ALL THE TRIGGER WARNINGS.
Please do not read this or watch the show if you’re triggered by: physical abuse, sexual assault, violence and/or gore.
Firstly, this show should most certainly be called Sex, Death and Robotics. That would be closer to being accurate, based on the majority of this 18-episode collection of shorts. Secondly, the quality of the animation, from CGI to animate illustration, is impressive. Granted, a few of the motion capture episodes look a lot closer to video game cutscenes than a Pixar pre-movie short, but all of the illustrative pieces are excellent.
Who is this show for?
Love, Death & Robots is a well made yet horribly teenage and unprogressive show. There’s an overarching trend where women are shown to be monsters or victims of abuse, mostly sexual including rape, and are often shown naked or semi-naked. The moral, if that word even applies here, is squarely aimed at straight, cis men, telling them that women are monsters, except when you get to know them they might actually be alright and worth sleeping with/caring about, although they will always be monsters.
This isn’t to say that there aren’t some conceptually interesting characters. There are many women (or female presenting) characters who are interesting – from the kitsune spirit to a cage fighter who battles as/with a monster. But the way it’s presented, with these women being either broken or temptresses, is so incredibly gross and inconsiderate.

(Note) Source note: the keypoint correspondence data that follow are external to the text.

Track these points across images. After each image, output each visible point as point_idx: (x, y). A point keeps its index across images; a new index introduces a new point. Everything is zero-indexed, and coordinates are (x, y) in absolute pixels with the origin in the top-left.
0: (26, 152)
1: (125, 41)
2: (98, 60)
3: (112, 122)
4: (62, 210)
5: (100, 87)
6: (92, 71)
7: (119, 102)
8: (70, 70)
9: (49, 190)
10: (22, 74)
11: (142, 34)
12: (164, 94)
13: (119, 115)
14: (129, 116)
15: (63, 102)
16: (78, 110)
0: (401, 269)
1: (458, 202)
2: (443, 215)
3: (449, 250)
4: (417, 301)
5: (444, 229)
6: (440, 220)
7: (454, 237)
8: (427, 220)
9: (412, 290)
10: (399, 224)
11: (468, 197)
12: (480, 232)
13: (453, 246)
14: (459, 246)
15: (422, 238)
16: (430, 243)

Like the visuals, the story concepts are interesting but executed in a way that feels exactly like what we’d expect and exactly what we don’t need more of. Take ‘The Witness’, in which a women sees a man murder a women in the building across from her. The killer spots her and realises not only that she’s seen what he’s done, but that she looks exactly the same as the dead woman. A chase ensues where the women from the window is naked apart from a coat, and the man is fully clothed. He chases her to a club where she’s a masked, naked dancer (there’s a “theme” here), and he eventually chases her into the apartment from the start of the story. Here they have a tussle with a gun and he ends up dead. She looks out the window at the apartment opposite where the man has just witnessed her killing him. It’s a loop.
The animation style is similar to Spider-Man: Into The Spider-Verse with pops of colour and sounds animated as words on screen. That part is good, technically. But imagine the roles were reversed, and the man was naked throughout and he danced in a club. That changes the dynamic completely and wouldn’t be something we’ve seen before. It’s subversive. What we get is anything but.

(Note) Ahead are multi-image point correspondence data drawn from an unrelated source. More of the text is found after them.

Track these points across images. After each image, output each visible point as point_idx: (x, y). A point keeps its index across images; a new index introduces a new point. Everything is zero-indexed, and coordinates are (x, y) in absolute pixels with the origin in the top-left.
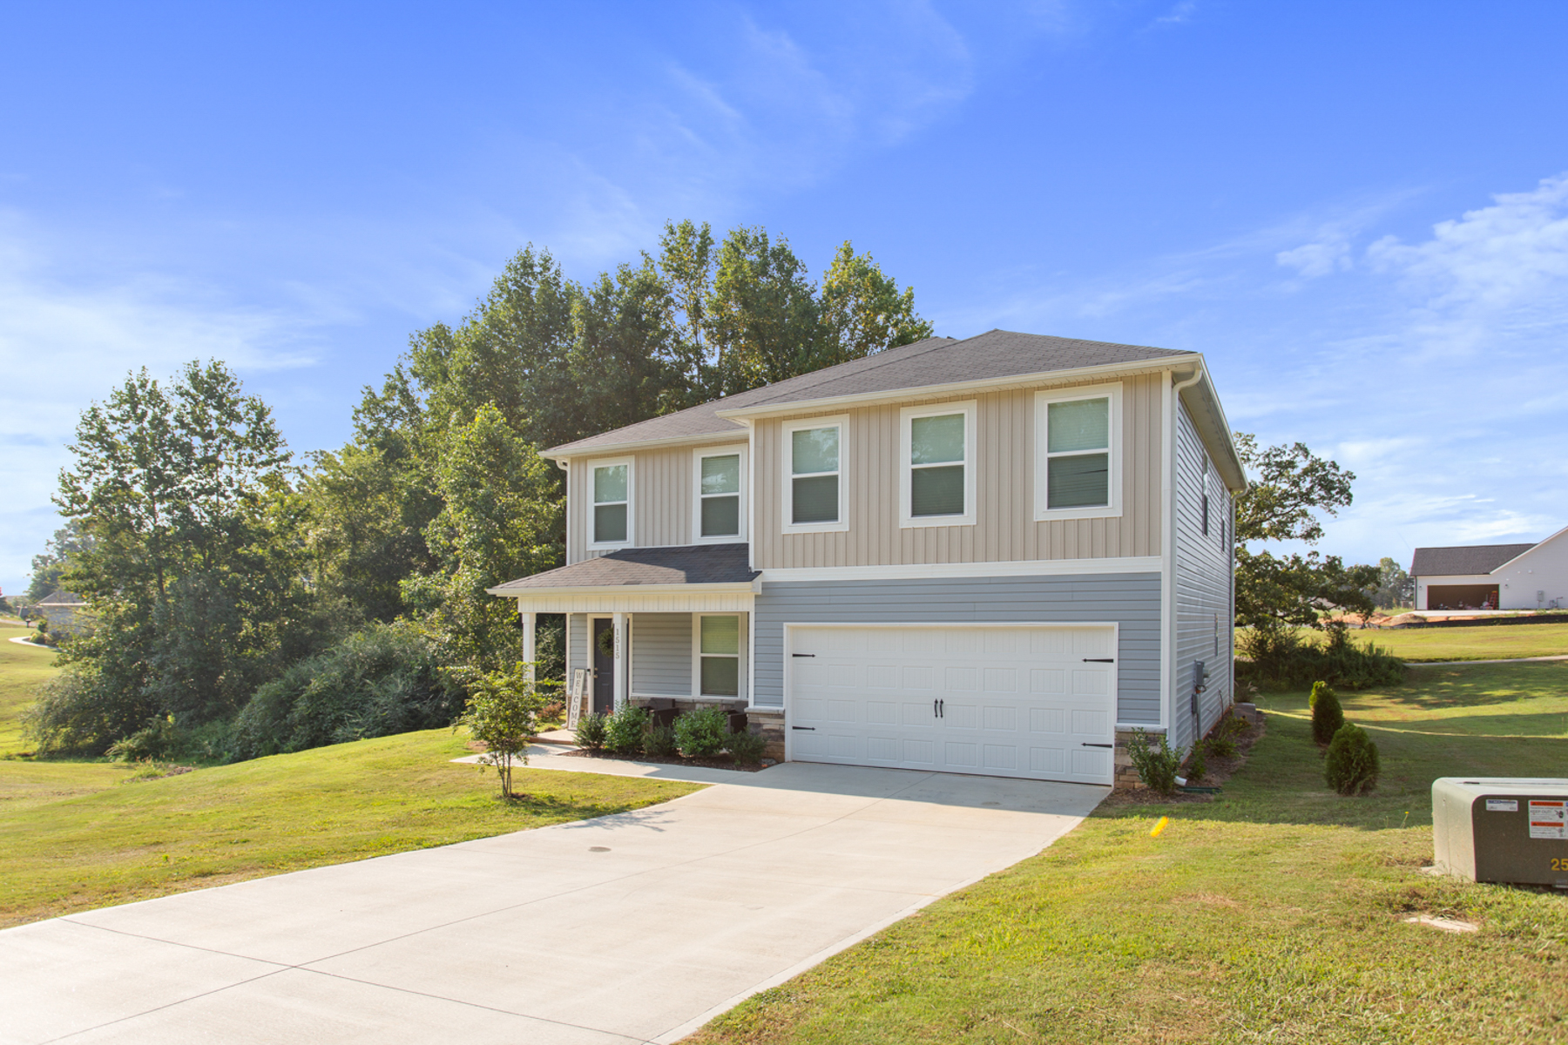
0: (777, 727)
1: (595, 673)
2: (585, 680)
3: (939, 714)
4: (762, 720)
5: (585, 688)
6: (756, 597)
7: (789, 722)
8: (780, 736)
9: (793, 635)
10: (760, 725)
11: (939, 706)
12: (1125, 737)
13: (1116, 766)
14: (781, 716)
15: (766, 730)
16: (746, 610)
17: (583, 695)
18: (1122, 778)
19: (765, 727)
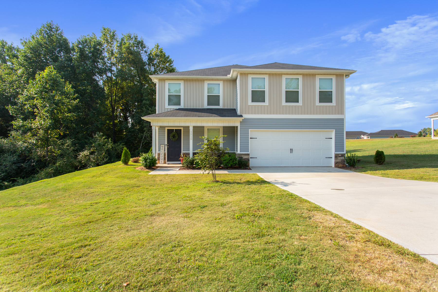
0: (247, 158)
1: (168, 146)
2: (165, 148)
3: (291, 152)
4: (242, 156)
5: (165, 150)
6: (240, 122)
7: (250, 156)
8: (248, 160)
9: (252, 133)
10: (242, 157)
11: (291, 150)
12: (337, 155)
13: (335, 162)
14: (248, 155)
15: (244, 159)
16: (237, 125)
17: (164, 153)
18: (336, 165)
19: (243, 158)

Even in better episodes like ‘Three Robots’, which is a funny short about three robots who visit a city where humans lived, humanity have died out some time ago. The only female-voiced character of the three robots is the one without a human body. You have to ask, why is that?
The good stories in Love, Death & Robots
Despite the nagative elements, and because this is a collection of shorts, there are some good stories thrown into the mix. Based on the order I watched them, the six I would recommend are: ‘When The Yogurt Took Over’, ‘Helping Hand’, ‘Fish Night’, ‘Lucky 13’, ‘Zuma Blue’, ‘Ice Age’. You can avoid the rest.
‘When The Yogurt Took Over’
In less than 6 minutes, this quirky little story explains how the human race came to be ruled by yogurt. It includes amusing moments, especially if you like a bit of wordplay. The animation style is more Disney than anime, which suits the story.
One of the darker good stories, ‘Helping Hand’ sees an astronaut trying to make repairs to her base in orbit. Somehow a piece of space debris catches her unaware and she’s sent off into space. She has to think quick if she is to have any chance of getting back to safety. It’s grim in parts, but effective.
Possibly my favourite of the bunch. It has a magical quality that excites the imagination. Two men are driving in the desert when their car breaks down. They decide to wait until morning before trying to walk back and end up chatting about what it must have been like when the desert was an ocean, millions of years ago. The visuals are stunning.
If you’re a fan of Samira Wiley, and who isn’t, then this one is for you. Wiley plays a rookie pilot assigned to an old ship in the fleet known ironically as Lucky 13. She embarks on her mission to pilot soldiers in and out of warzones, wondering if she can turn the ship’s luck around.
‘Zuma Blue’ feels like it’s the animate friend of Velvet Buzzsaw. It picks apart art, the art world and artistry through the eyes of a reporter who is being allowed access to an infamous artist. He appears to be ready to share both his last work and his story with the world. It’s captivating and considered.
The only one that isn’t actually fully animated or CGI, this episode happens over the course of an afternoon and the next morning, when a couple (Mary Elizabeth Winstead and Topher Grace) move into a new apartment. They open the ancient freezer to discover a minute world exists within. They watch as the civilisation develops rapidly, moving in its own localised time. It’s beautiful and weird.